- [PROVIDED PASSAGE]:
■ ■ ■ ■ ■

Note, the object returned by `movie_reviews.words()` looks a lot like a list (and behaves a lot like a list) - but it is actually a `StreamBackedCorpusView`.  This essentially means it is not necessarily all in memory  - it is retrieved from disk as needed.  If you want to see all of the words at once then you can convert it to a list using the `list()` constructor.  

In [6]:
print(list(movie_reviews.words(pos_review_ids[0])))

['films', 'adapted', 'from', 'comic', 'books', 'have', 'had', 'plenty', 'of', 'success', ',', 'whether', 'they', "'", 're', 'about', 'superheroes', '(', 'batman', ',', 'superman', ',', 'spawn', ')', ',', 'or', 'geared', 'toward', 'kids', '(', 'casper', ')', 'or', 'the', 'arthouse', 'crowd', '(', 'ghost', 'world', ')', ',', 'but', 'there', "'", 's', 'never', 'really', 'been', 'a', 'comic', 'book', 'like', 'from', 'hell', 'before', '.', 'for', 'starters', ',', 'it', 'was', 'created', 'by', 'alan', 'moore', '(', 'and', 'eddie', 'campbell', ')', ',', 'who', 'brought', 'the', 'medium', 'to', 'a', 'whole', 'new', 'level', 'in', 'the', 'mid', "'", '80s', 'with', 'a', '12', '-', 'part', 'series', 'called', 'the', 'watchmen', '.', 'to', 'say', 'moore', 'and', 'campbell', 'thoroughly', 'researched', 'the', 'subject', 'of', 'jack', 'the', 'ripper', 'would', 'be', 'like', 'saying', 'michael', 'jackson', 'is', 'starting', 'to', 'look', 'a', 'little', 'odd', '.', 'the', 'book', '(', 'or', '"', 'grap

## Creating training and testing sets
You will be training and testing various document classifiers. It is essential that the data used in the testing phase is not used during the training phase, since this can lead to overestimating performance. 

We now introduce the `split_data` function (defined in the cell below) which can be used to get separate **training** and **testing** sets.

> Look through the code in the following cell, reading the comments and making sure that you understand each line.

In [7]:
import random # have a look at the documentation at https://docs.python.org/3/library/random.html 


def split_data(data, ratio=0.7): # when the second argument is not given, it defaults to 0.7
    """
    Given collection of items and ratio:
     - partitions the collection into training and testing, where the proportion in training is ratio,

    :param data: A list (or generator) of documents or doc ids
    :param ratio: The proportion of training documents (default 0.7)
    :return: a pair (tuple) of lists where the first element of the 
            pair is a list of the training data and the second is a list of the test data.
    """
    
    n = len(data)  #Found out number of samples present.  data could be a list or a generator
    train_indices = random.sample(range(n), int(n * ratio))          #Randomly select training indices
    test_indices = list(set(range(n)) - set(train_indices))   #Other items are testing indices
 
    train = [data[i] for i in train_indices]           #Use training indices to select data
    test = [data[i] for i in test_indices]             #Use testing indices to select data
 
    return (train, test)                       #Return split data
 

Now we can use this function to create training and testing data.  First, we need to create 4 lists:
    * file ids  of positive docs to go in the training data
    * file ids of positive docs to go in the testing data
    * file ids of negative docs to go in the training data
    * file ids of negative docs to go in the testing data

In [8]:
random.seed(41)  #set the random seeds so these random splits are always the same
pos_train_ids, pos_test_ids = split_data(pos_review_ids)

■ ■ ■ ■ ■

- [RAW DATA]:
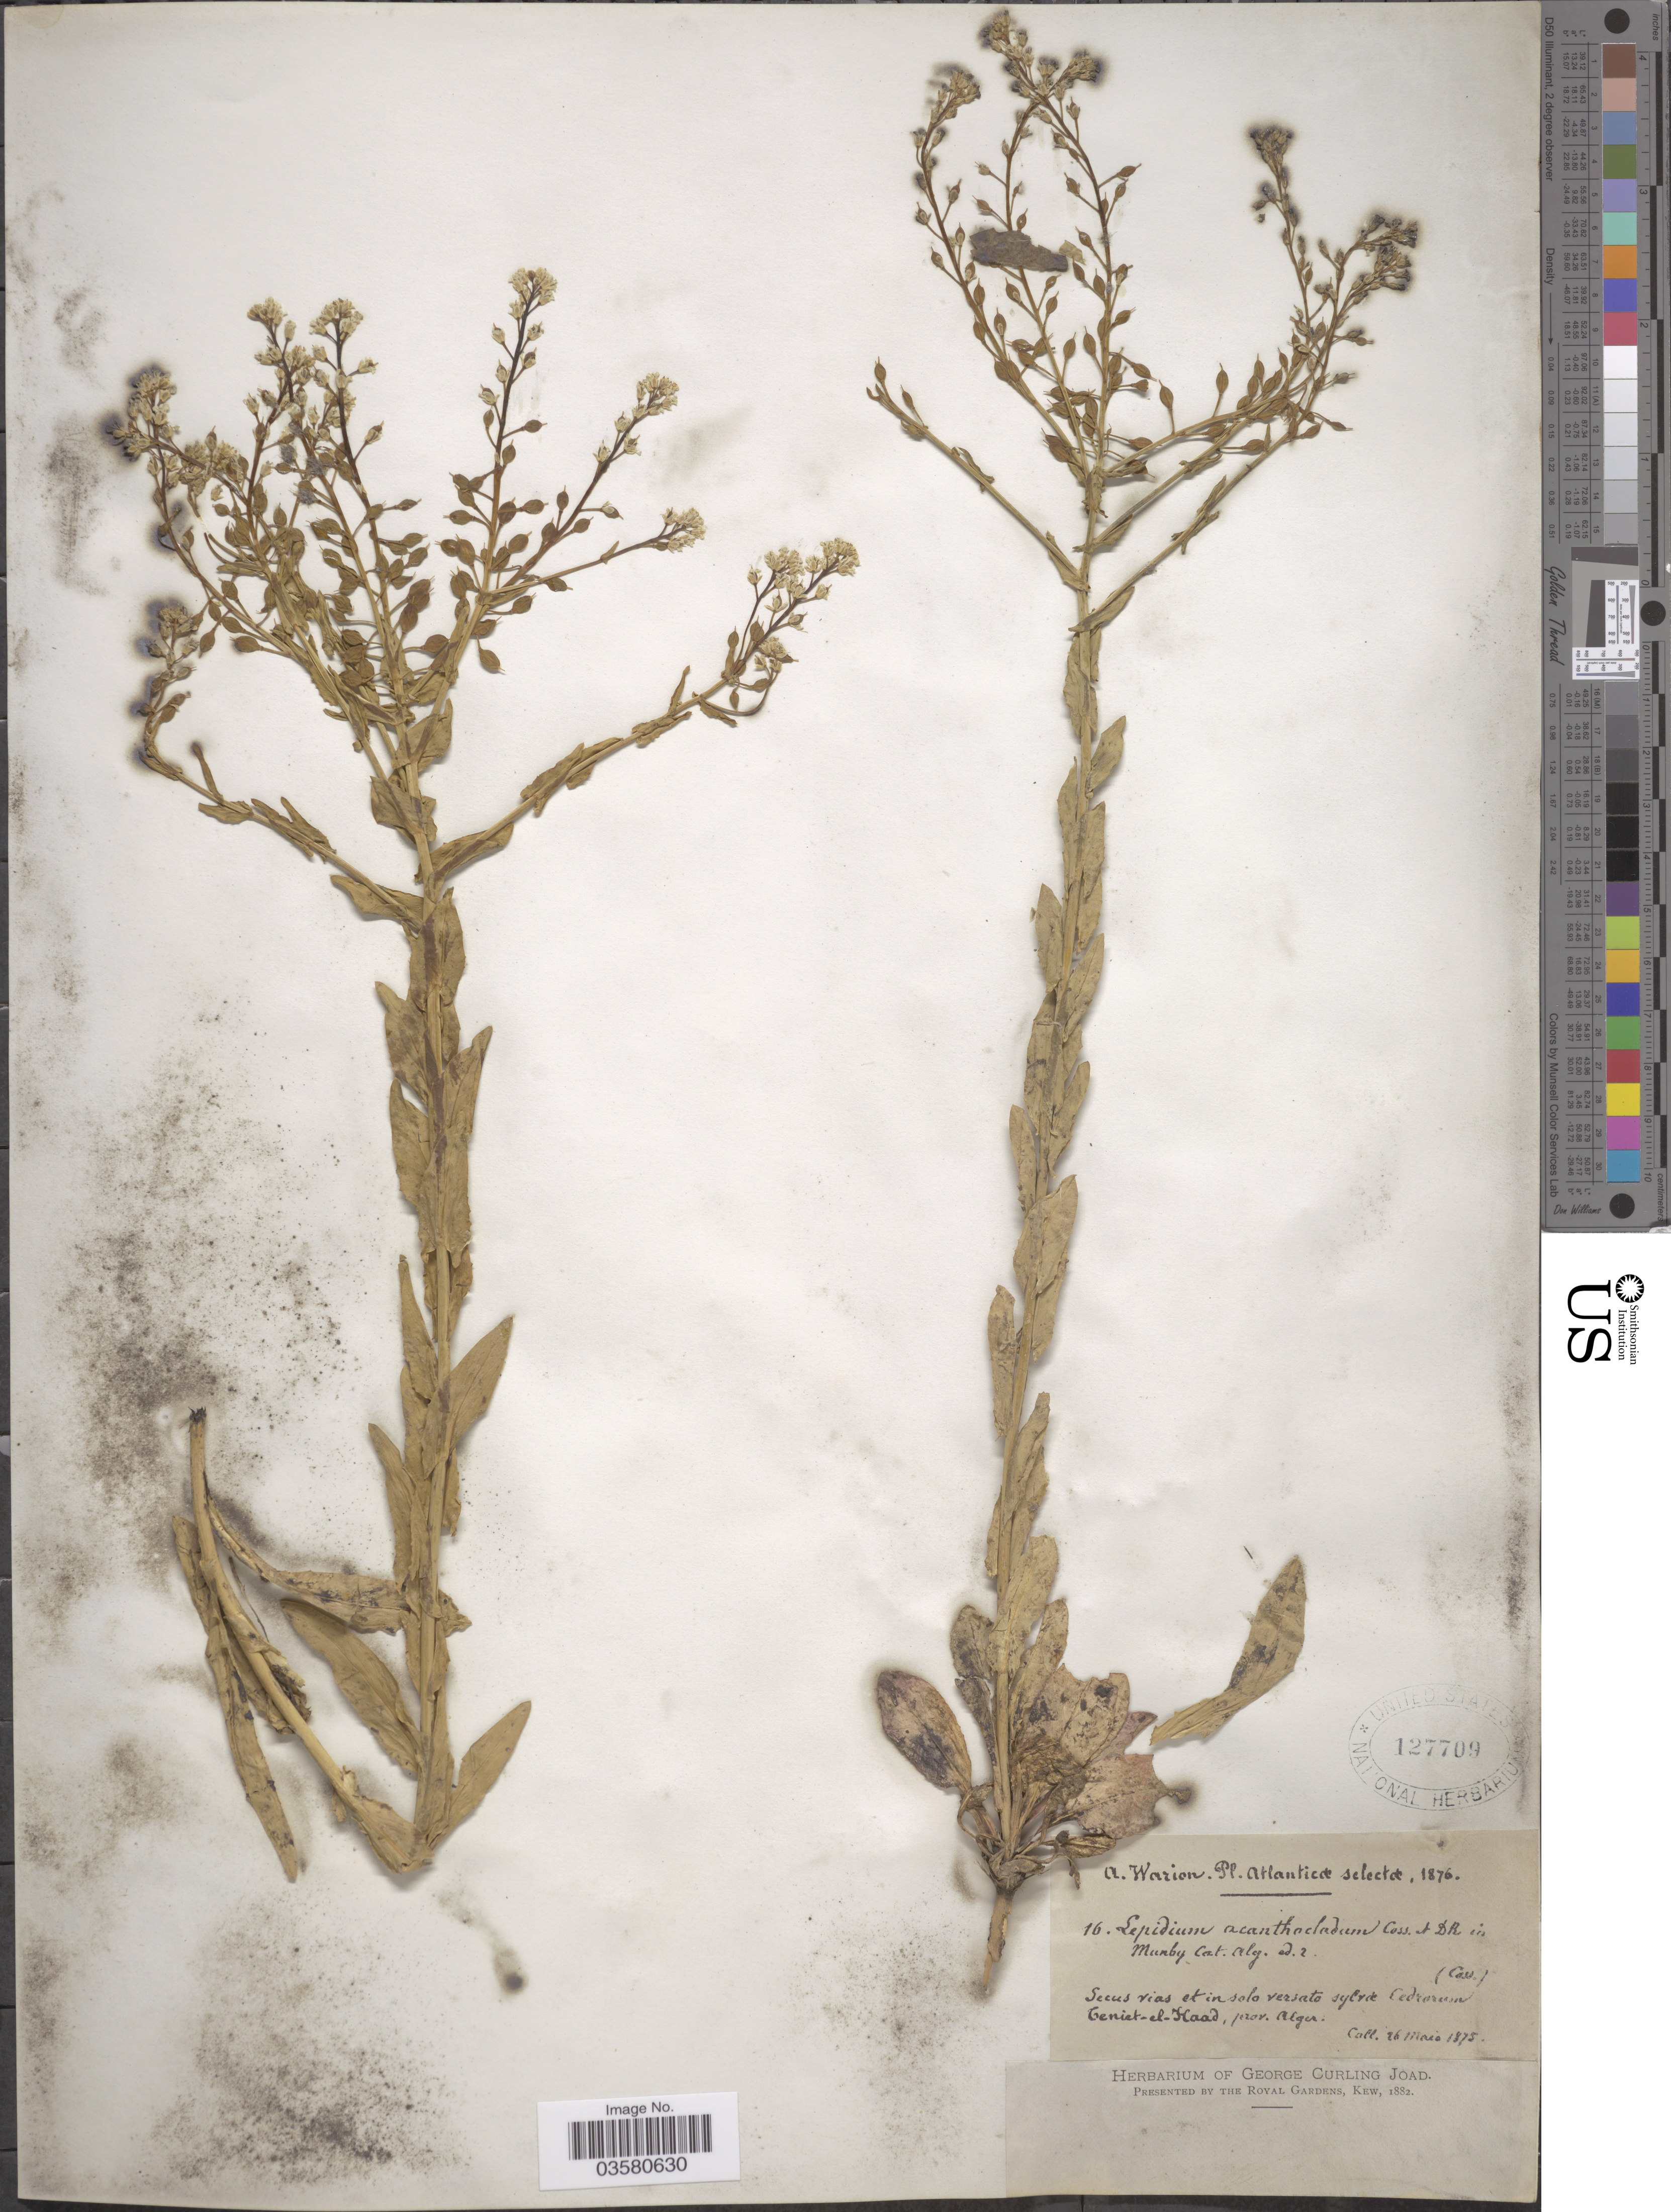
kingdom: Plantae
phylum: Tracheophyta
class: Magnoliopsida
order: Brassicales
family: Brassicaceae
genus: Lepidium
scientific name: Lepidium rigidum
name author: Pomel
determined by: Al-Shehbaz, I. A., (MO), Missouri Botanical Garden (UNITED STATES)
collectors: A. Warion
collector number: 16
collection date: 1875-05-26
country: Algeria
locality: Atlantica selectœ. Secus vias et in solo versato sylvae Cedrorum Teniet-el-Haad, prov. Alger.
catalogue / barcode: US 127709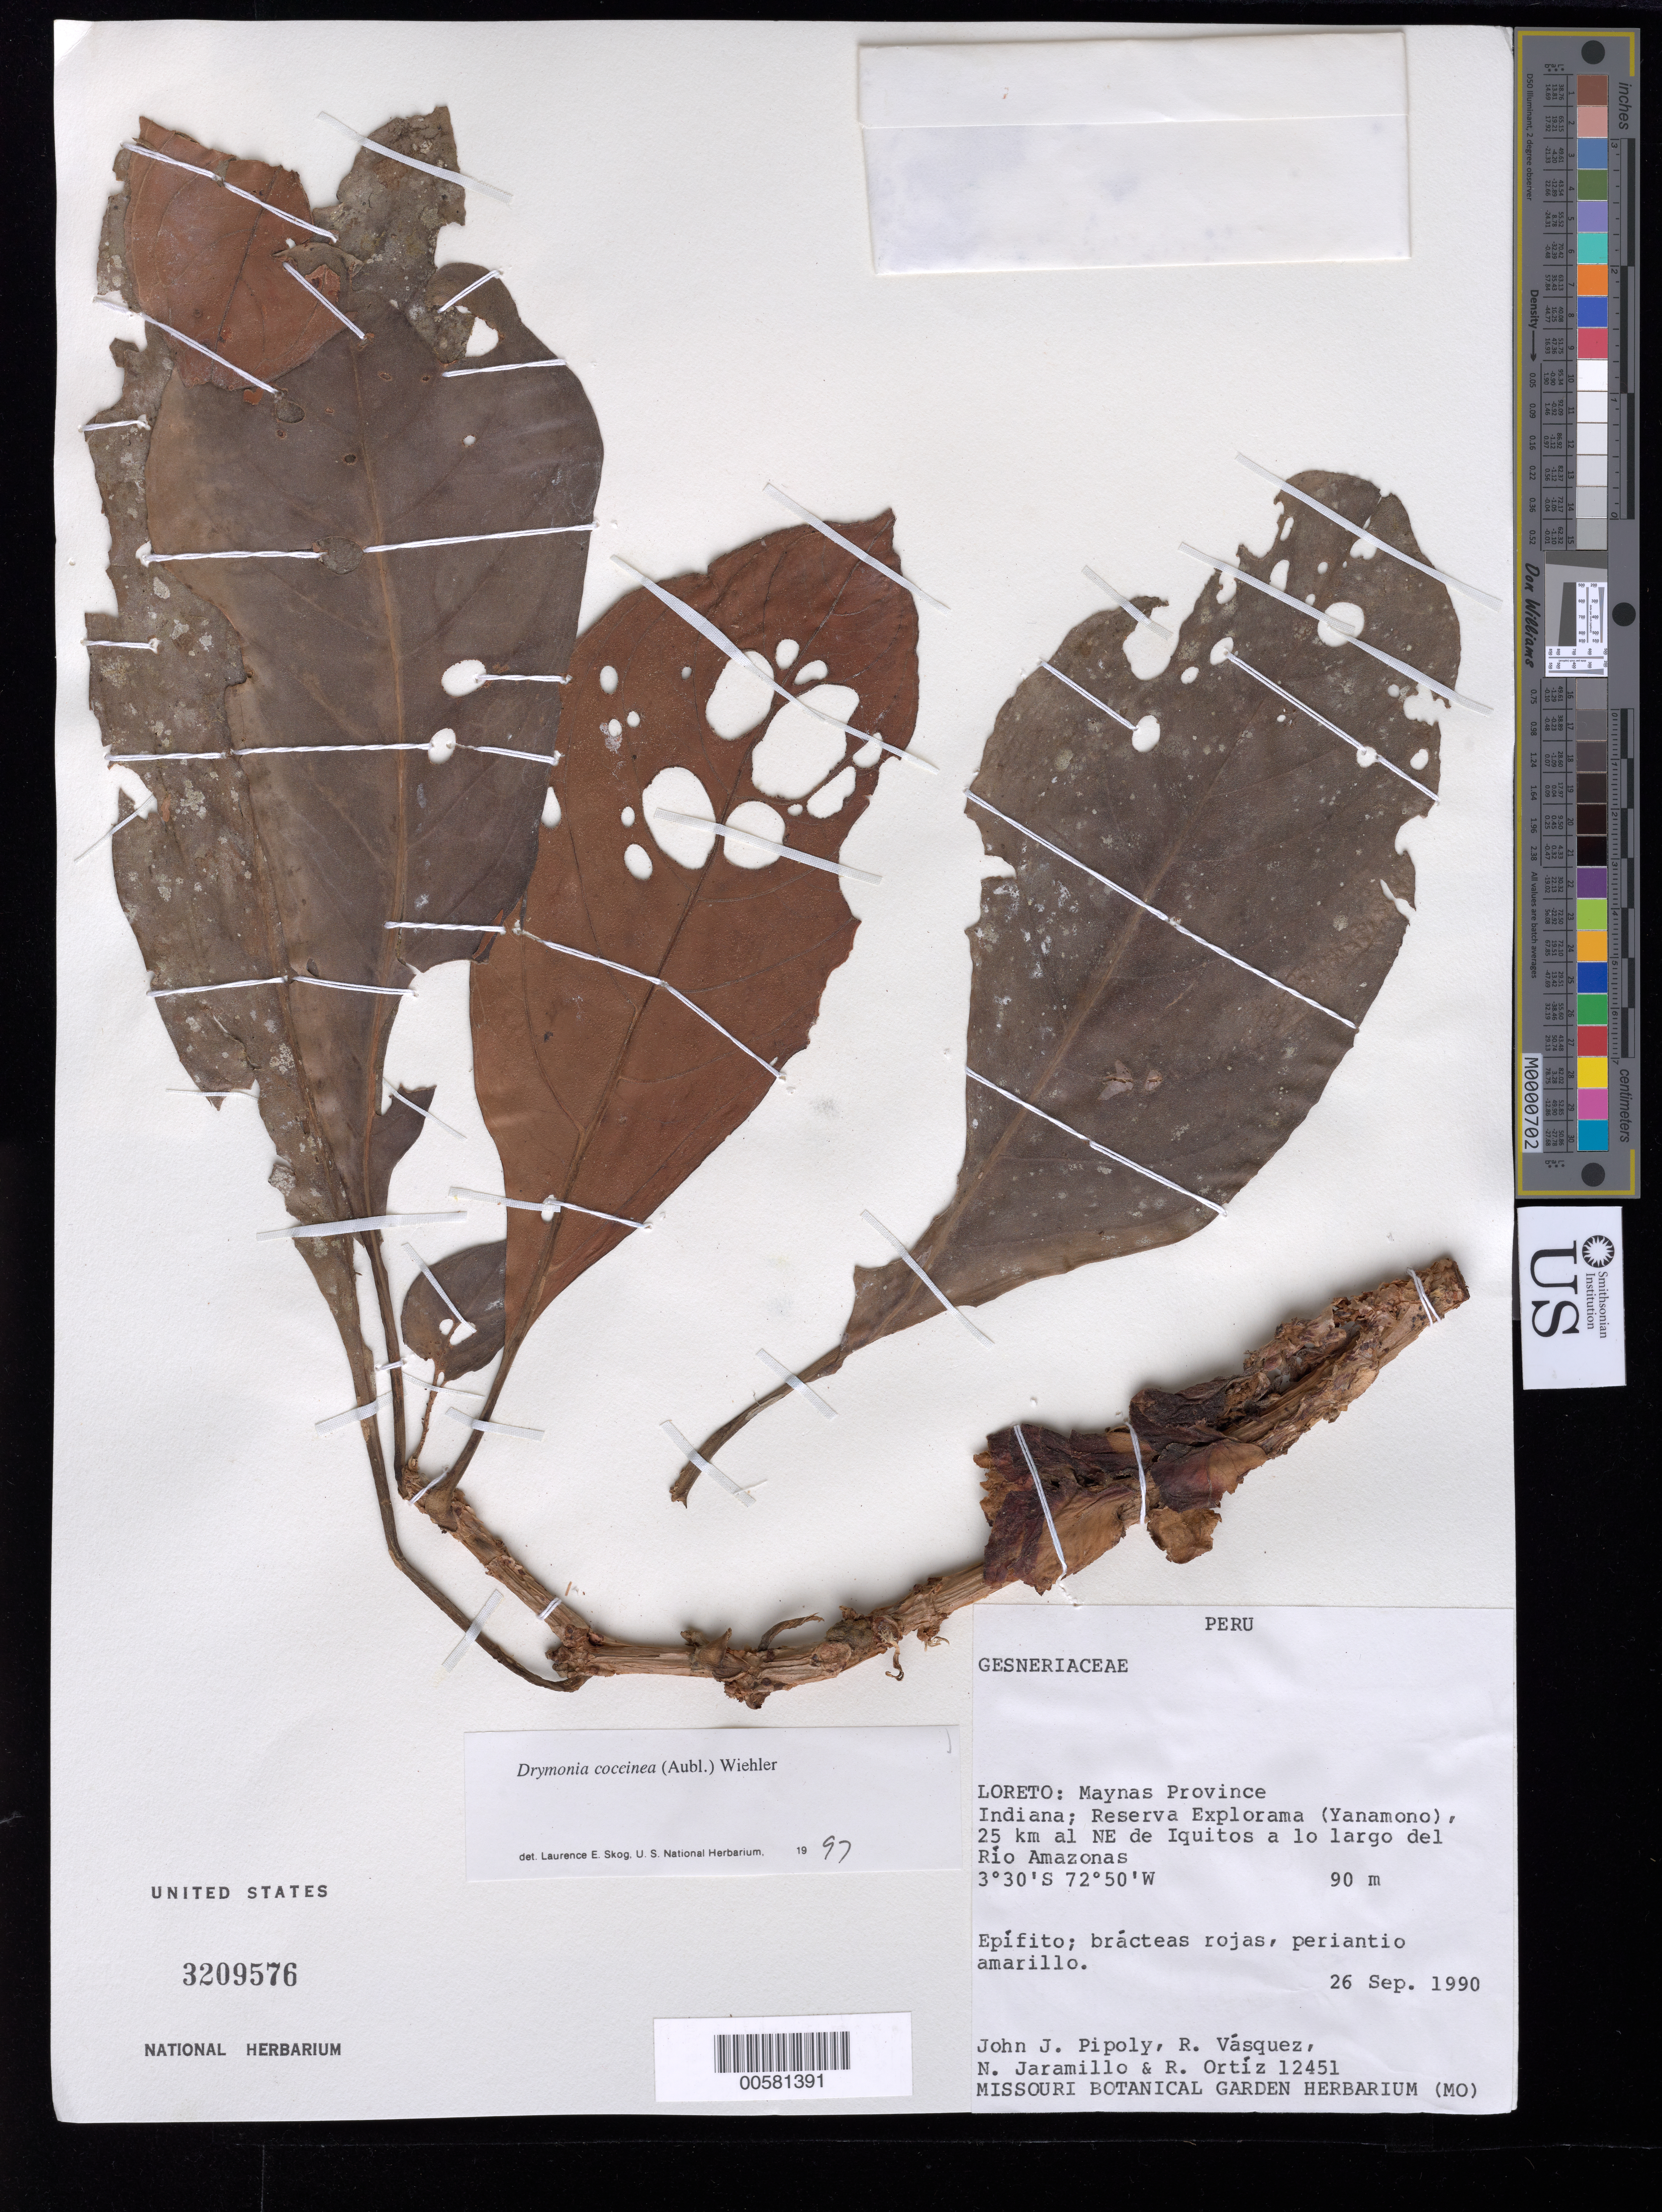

■ ■ ■ ■ ■

- [CHALLENGES]:
1/ Answer these from the passage on splitting movie review data:
(a) What is the object returned by `movie_reviews.words()` actually?
(b) What value does the `ratio` argument of `split_data` default to?
(c) What number is passed to `random.seed`?
2/ Render this sentence from the passage on splitting movie review data in Spanish: "It is essential that the data used in the testing phase is not used during the training phase, since this can lead to overestimating performance."
3/ Pick up the passage on splitting movie review data after its final line and write what follows.
The entries have nothing to do with the passage on splitting movie review data.

- [EXERCISE RESULTS]:
1/
(a) A `StreamBackedCorpusView`.
(b) 0.7.
(c) 41.

2/ Es fundamental que los datos utilizados en la fase de prueba no se utilicen durante la fase de entrenamiento, ya que esto puede llevar a sobrestimar el rendimiento.

3/
neg_train_ids, neg_test_ids = split_data(neg_review_ids)


Now, we want to create our labelled data sets.   We need to associate each review with its label so that later we can shuffle up all of the training data (and the testing data)

### Exercise 1
Write some python code which will construct a training set (`training`) and a test set (`testing`) from the data.  Each set should be a list of pairs where each pair is a list of words and a label, as below:

<code>[([list,of,words],'label'),([list,of,words],'label'),...]</code>

Hint:  You can do this with 4 list comprehensions and list concatenation.

Check the size of `training` and `testing`.  Using a 70\% split, how many should be in each?

In [9]:
training = [(movie_reviews.words(f),'pos') for f in pos_train_ids]+[(movie_reviews.words(f),'neg') for f in neg_train_ids]
testing = [(movie_reviews.words(f),'pos') for f in pos_test_ids]+[(movie_reviews.words(f),'neg') for f in neg_test_ids]

In [10]:
print(len(training))
print(len(testing))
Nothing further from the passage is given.